Mientras nos seguimos entreteniendo con la política menuda, uno de los grandes ejes de la reforma del Estado, la descentralización, simplemente agoniza. En particular, en este gobierno, la recentralización es cada vez más evidente. El hombre de Kuczynski para la descentralización acaba de ser enlatado y enviado al congelador diplomático en la fría y lejana Canadá. Y el tan mentado “ministerio de las regiones” no pasó de ser una frase más de la anterior campaña electoral. Por si fuera poco, en el Congreso, donde hay amplia mayoría de provincianos, el silencio es total.

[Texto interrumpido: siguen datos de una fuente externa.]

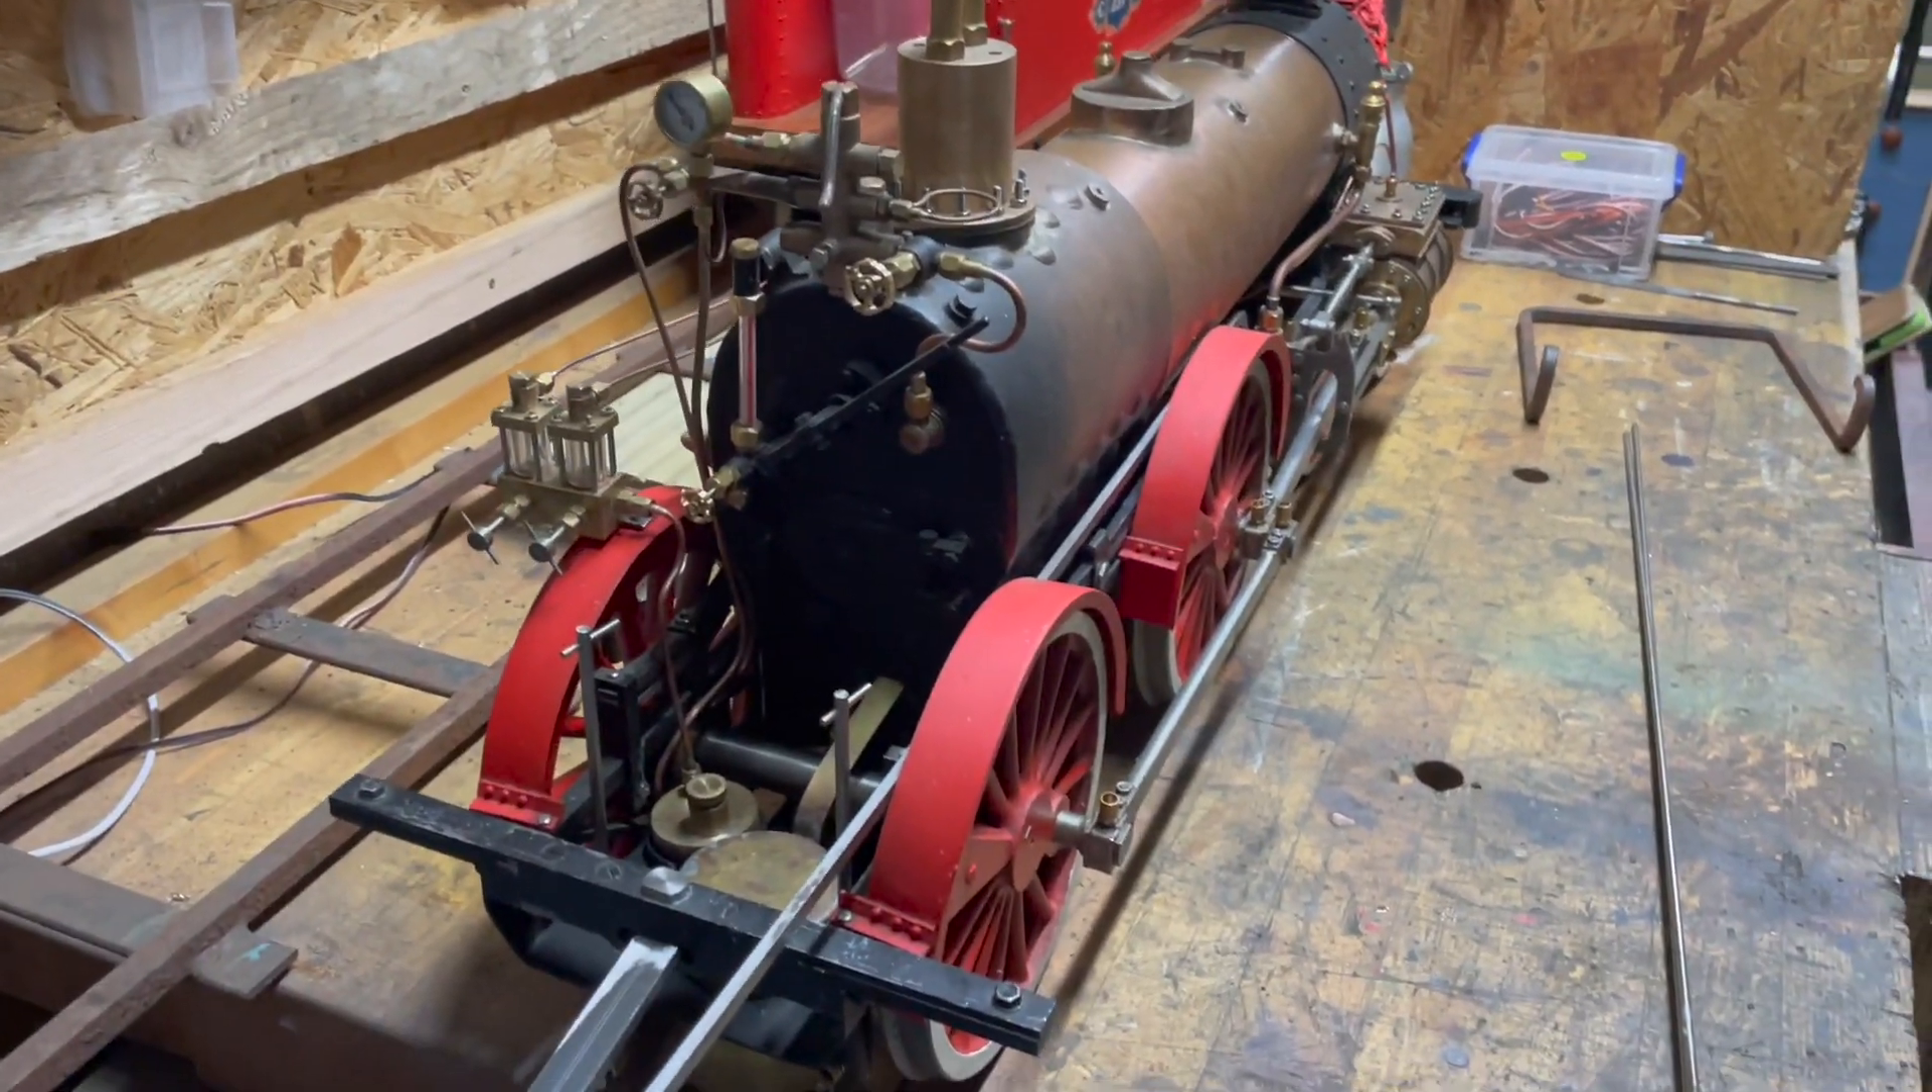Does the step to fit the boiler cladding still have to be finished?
Yes.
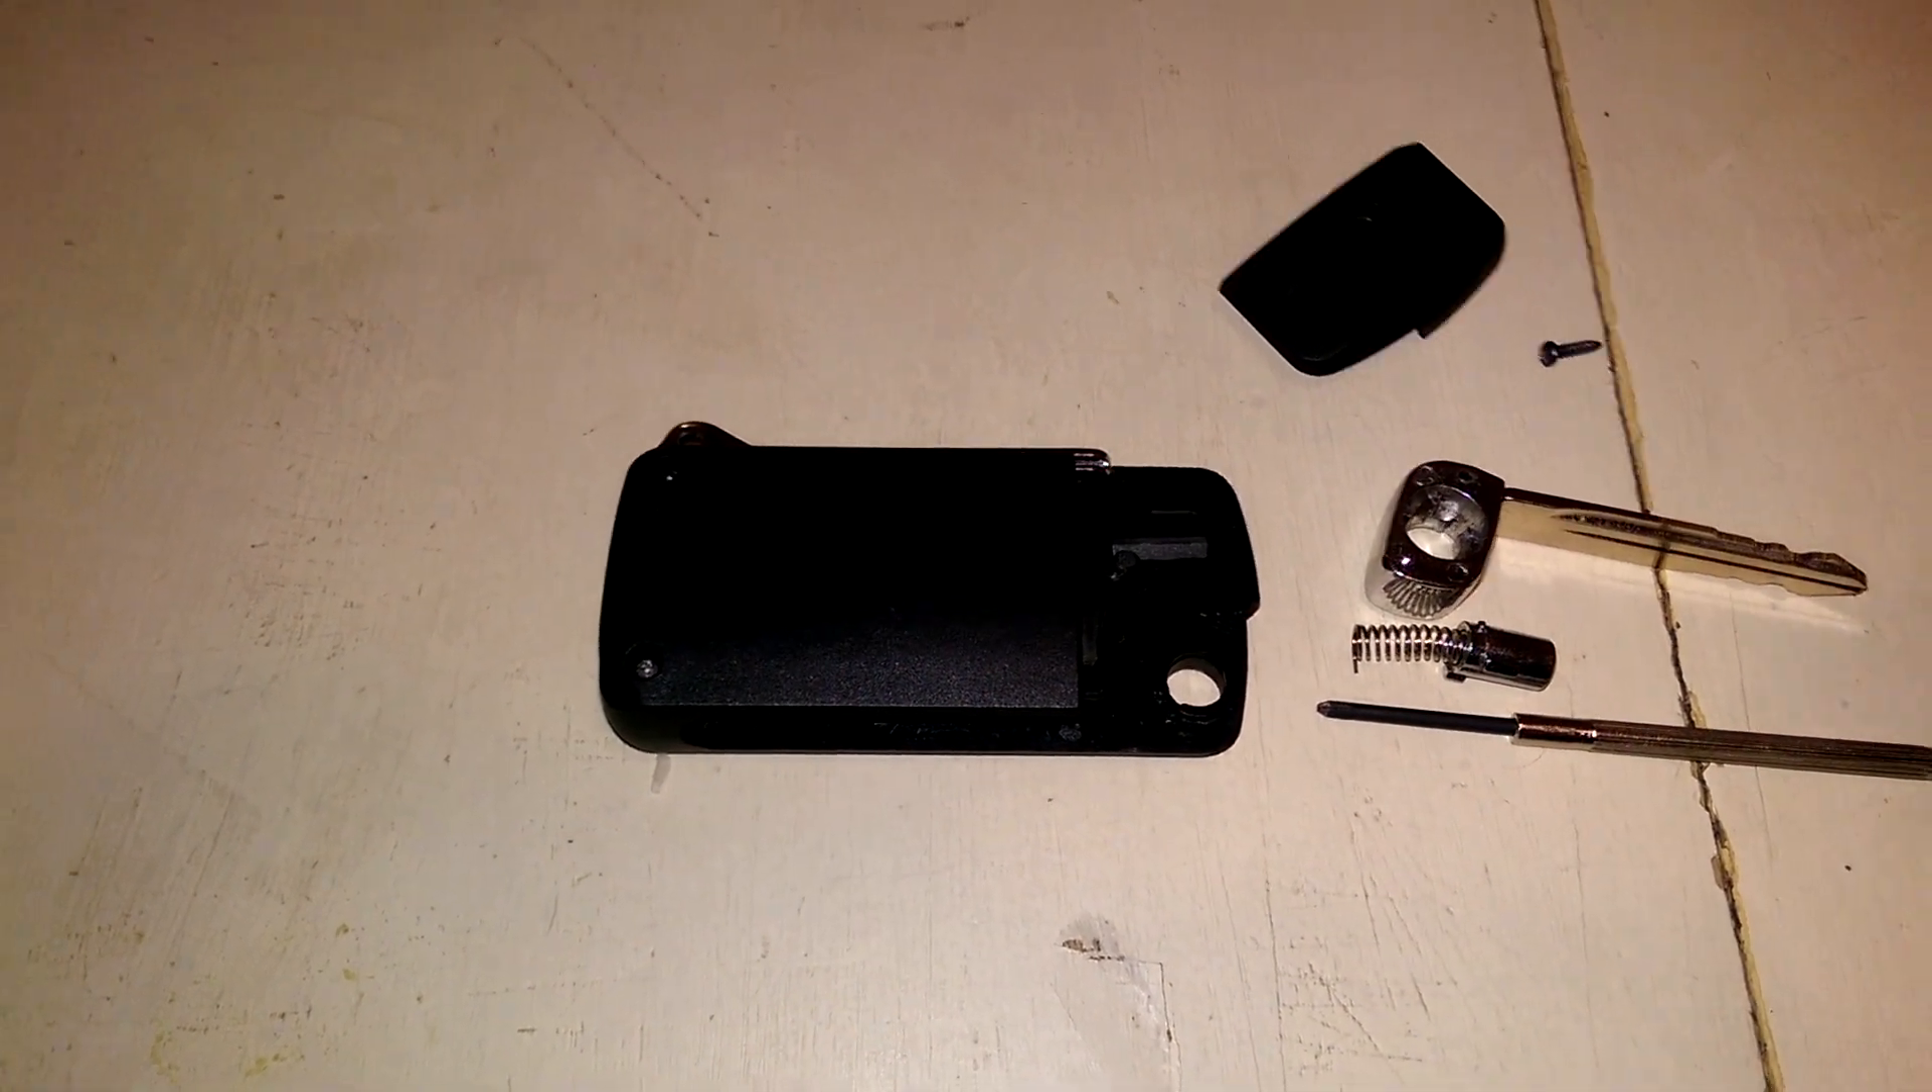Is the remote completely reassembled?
No.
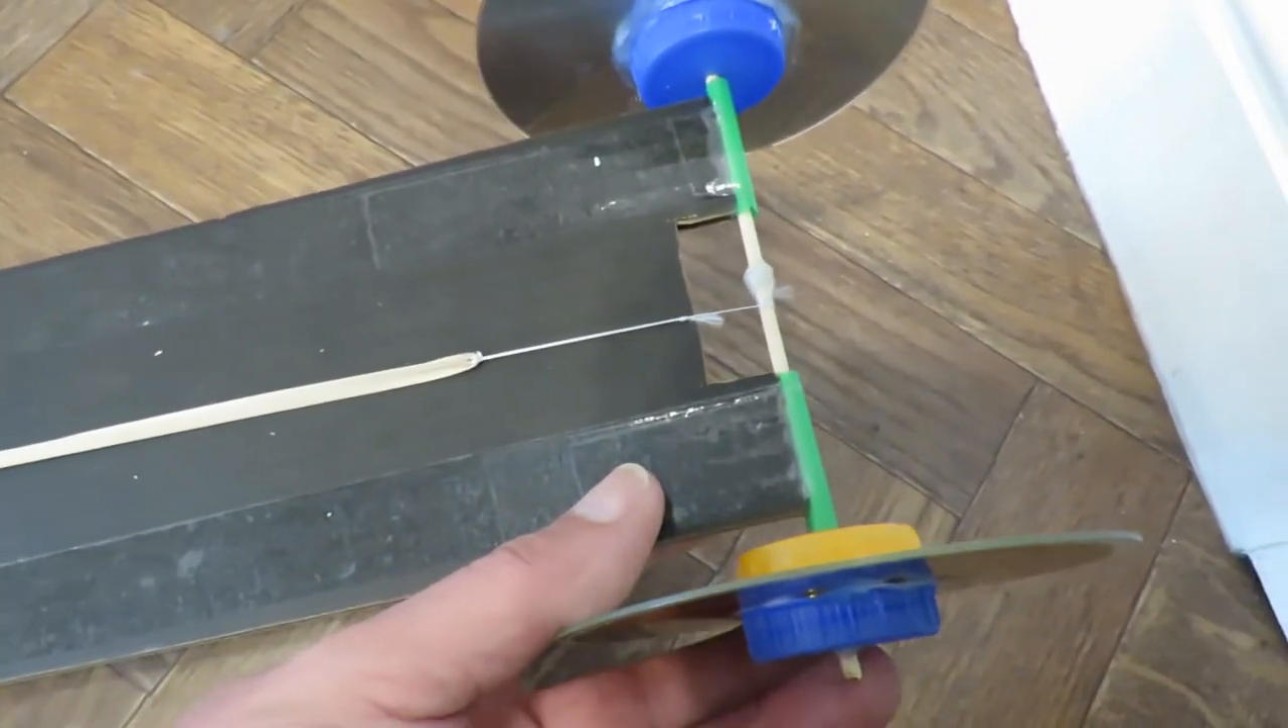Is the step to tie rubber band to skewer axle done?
Yes.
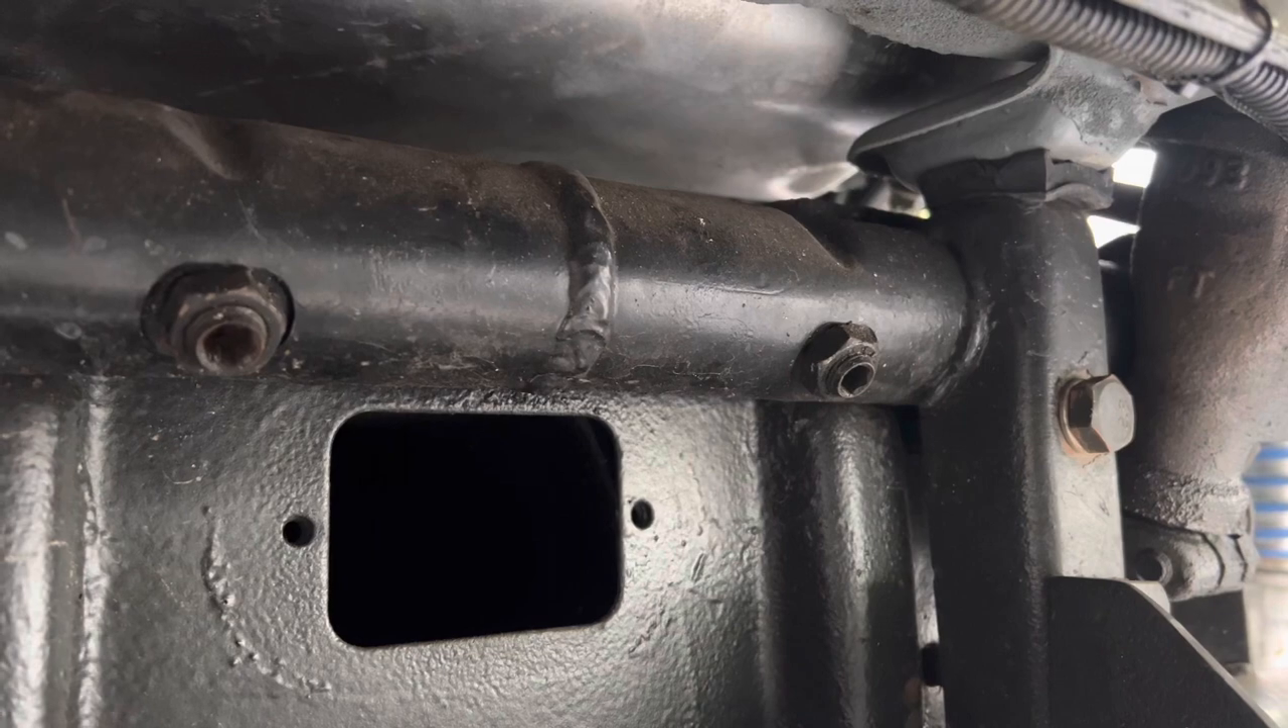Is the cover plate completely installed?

Habría sido más expeditivo hacer lo que sugerimos en su momento: reabrir el Consejo Nacional de Descentralización, que ya existe en la propia Ley de Bases de la Descentralización de 2002. Porque es un proceso complejo que requiere guía y norte, en especial luego del fallido referéndum de constitución de regiones del año 2005. No se puede dejar al libre albedrío de las poblaciones, porque hay demasiados microrregionalismos e intereses caudillistas que imposibilitan una descentralización “de abajo hacia arriba”. Que suena bonito, poético, democrático, pero que no se condice con la realidad. Con nuestra realidad.

La descentralización es una urgencia del desarrollo. Esto lo avizoraron ilustres peruanos desde los albores de la independencia, cuando Sánchez Carrión promovía el federalismo. No es posible desarrollar un país cuya diferencia poblacional entre la primera y la segunda ciudad es de 10 a 1 y donde la capital mueve en promedio tres cuartas partes del movimiento bancario, comercio, tributación e industria. Curiosamente la primera afectada es Lima, que ya no se da abasto, ni con las mejoras de sus infraestructuras, para atender a un país que decidió vivir en una sola ciudad. Habrá que corregir el cómo, pero no dejar de persistir.